From the Executive Director

Our Commitments – Making A Difference

Ed Liebow

Looking back over the many things that we have accomplished together in 2019, one thing is crystal clear: the future is rushing towards us at breakneck speed, presenting opportunities and challenges for adapting to change that test and strengthen our resilience as an organization. What does our future look like from this vantage point?

Our future is interconnected We are hard at work strengthening our partnerships around the world and in the US. We collaborated successfully with the Canadian Anthropology Society / société canadienne d’anthropologie (CASCA) in holding Annual Meeting. The Open Anthropology Research Repository (OARR) was launched thanks to the policy guidance of our international / interorganizational advisory group and the technical support of our publishing partner, Wiley-Blackwell. We hosted a summit in collaboration with 14 anthropological associations committed to preventing sexual harassment and assault in the profession. And we continue to work with the National Humanities Alliance, the Consortium of Social Science Associations, the Coalition for American Heritage Preservation, the American Association for the Advancement of Science’s Coalition on Science and Human Rights, and Scholars At Risk, among others, on advancing public support for research and scholarship, protecting heritage resources and heading off threats to academic freedom.
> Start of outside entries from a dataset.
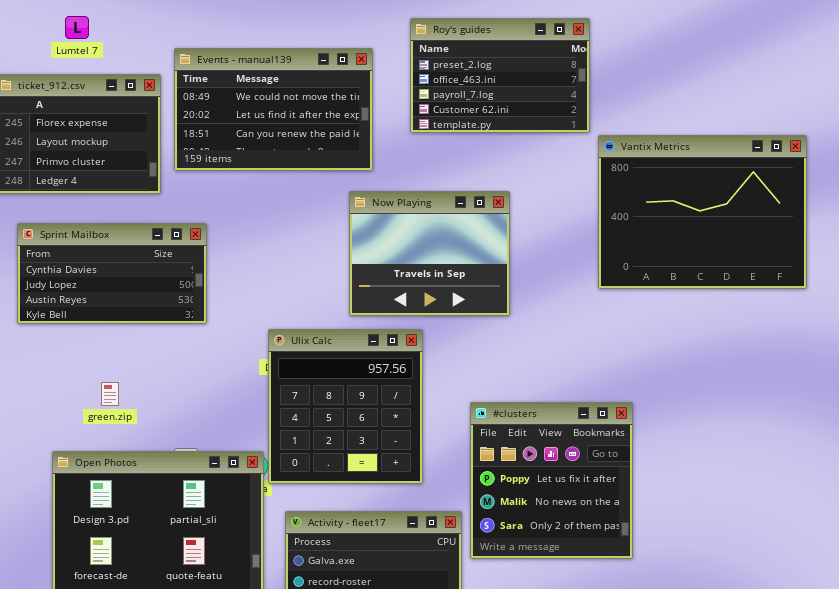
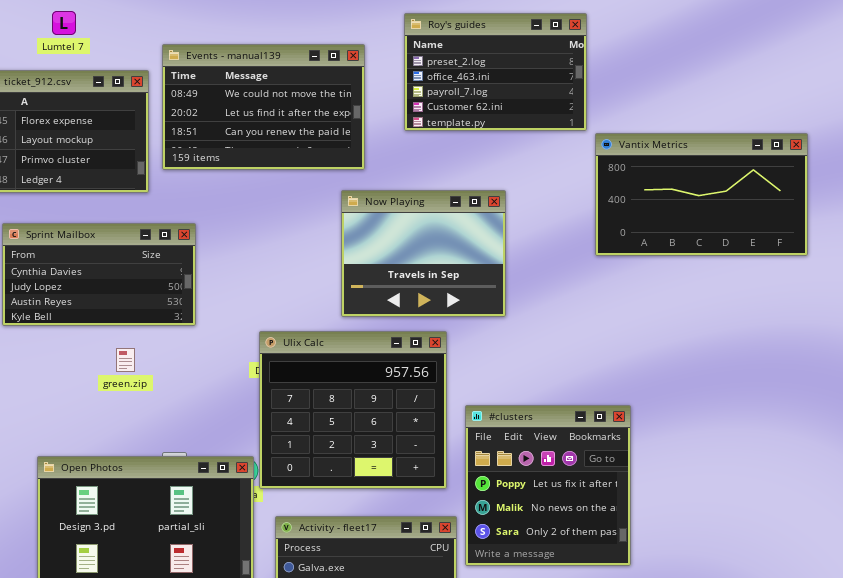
Vantix Metrics: [598,135,807,289] -> [595,133,808,256], resized
Ulix Calc: [268,329,423,484] -> [259,331,447,489], resized
green.zip: [101,382,119,406] -> [116,348,135,372], moved

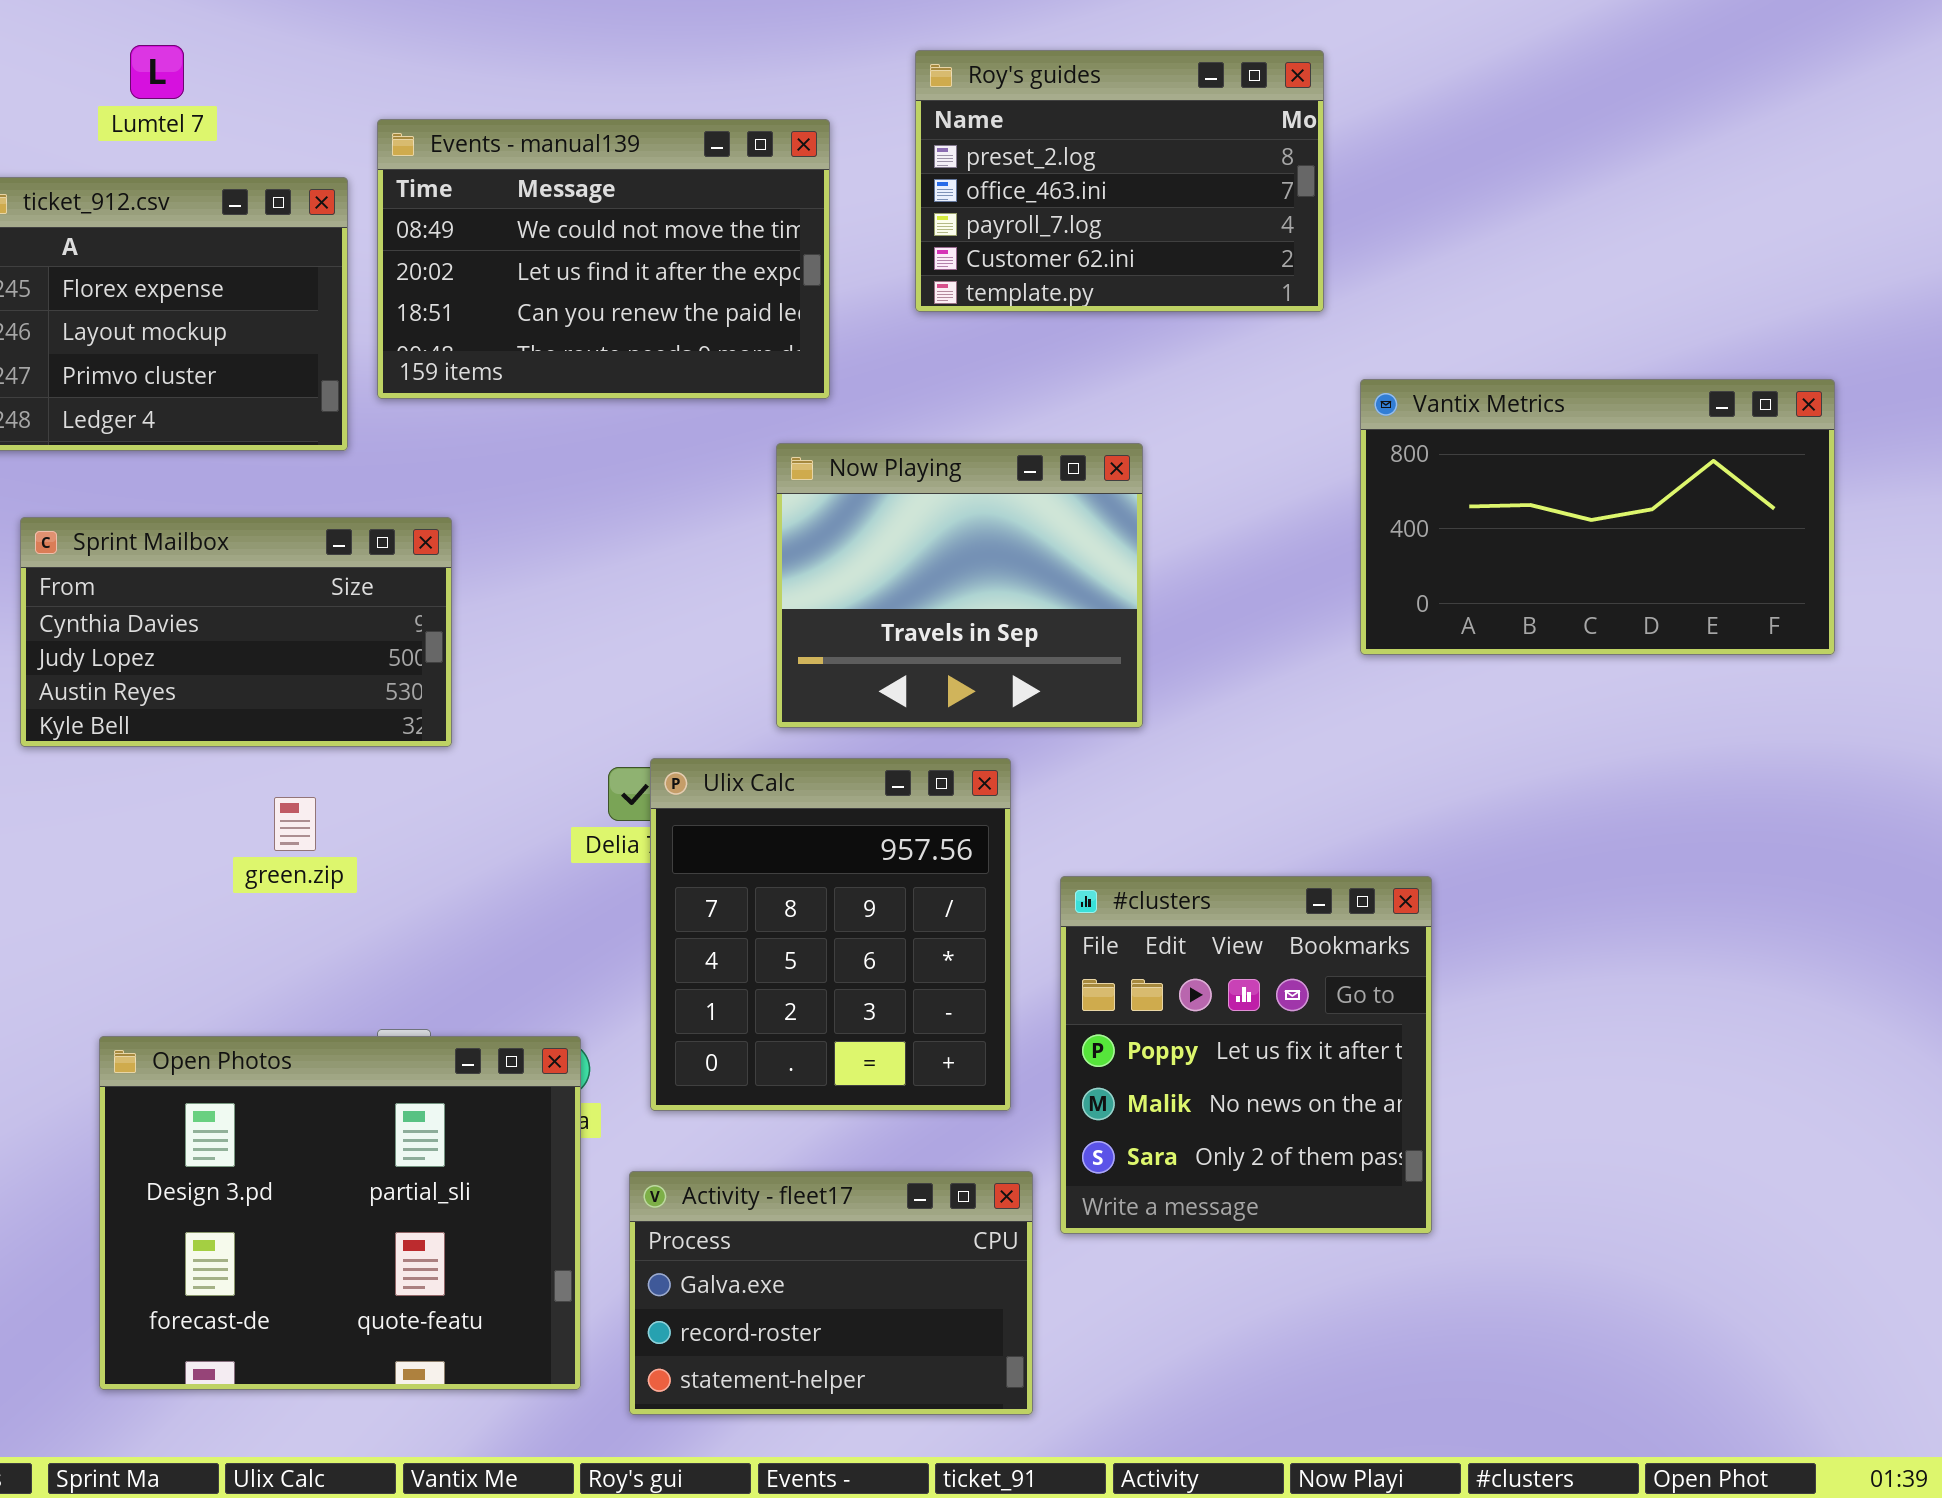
Vantix Metrics: [595,133,808,256] -> [1360,379,1835,655], moved
Ulix Calc: [259,331,447,489] -> [650,758,1011,1111], resized
#clusters: [465,405,631,566] -> [1060,876,1432,1234], moved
Our future is “open” The repository’s launch is just one step on the pathway to an open future. “Open” includes access to published research findings for all who wish to see them (in a sustainable way that preserves quality and the breadth of content), and also open data (if you have the data available and can share them, we want them to be shared), open collaborations (which will propel us forward with our ambitious diversity, equity, inclusion and accessibility aspirations), open practices (as someone once said about sunlight, transparency through our beefed-up Anthropology Information Central works well as a disinfectant), and open recognition (when we celebrate our members’ accomplishments and recognize their service, we all gain by association).

Our future is “hybrid” We are convinced that technological affordances can help us build a hybrid suite of meetings and conferences program, and thanks to nudging from key sections and the student members of our programmatic advisory and advocacy committee, 2019’s Annual Meeting featured a Board-supported pilot test of a virtual attendance option. The potential for extending affordable access to members who might otherwise not take part is promising, as is the potential for reducing the annual meeting’s carbon footprint. Virtual is not a substitute for face-to-face interaction when it comes to the meeting’s central focus on scholarly exchange and professional development, but it shows sufficient promise as a valuable addition to our overall offerings and the Board has approved an expanded pilot for 2020. 

Our future is the embodiment of excellence We will continue to be guided by the highest expectations for scholarly rigor, innovation, and relevance. In 2019, we supported members who are interested in bringing commentary informed by research and scholarship to broader audiences, and will expand the Association’s involvement in The OpEd Project again in 2020. Our public education initiative has found a long-term home for the third version of the RACE: Are We So Different? exhibition, and plans for a 2021 launch have advanced considerably for World on the Move: 250,000 Years of Human Migration, in partnership with the Smithsonian, the American Library Association, and the Goethe-Institut. 2019 has affirmed how people count on us to set standards for quality and responsible professional conduct, helping to sort through the cacophony of loud, polemical voices. Whether the question is one of how to understand and shape equitable behavioral and institutional change when faced with infectious disease outbreaks for which there are no proven medical therapies, learning the lessons of resilience and adaptation when faced with slow-onset hazards driven by global environmental change, highlighting how practically everyone has a migration and/or displacement story somewhere in their family history, advocating for the protection and preservation of cultural heritage resources, or reinforcing with our scholarship of how “race” is the child of racism, and not the other way around – we have shown time and again how to walk the talk of excellence. In 2019, we have used our convening power to bring department leaders together to share promising approaches to advancing the field, and will do so again in 2021. 

In brief, we have been actively working to be prepared to meet the future as it rushes towards us, more convinced than ever that anthropology, through our research, scholarship, and application, can be a force for good in the world. We are equally convinced that the Association has an important role to play in advancing the field. And we are ever grateful for the support that you, our members and supporters, provide through your service, advice, and financial contributions. Please accept my thanks and best wishes for the coming year.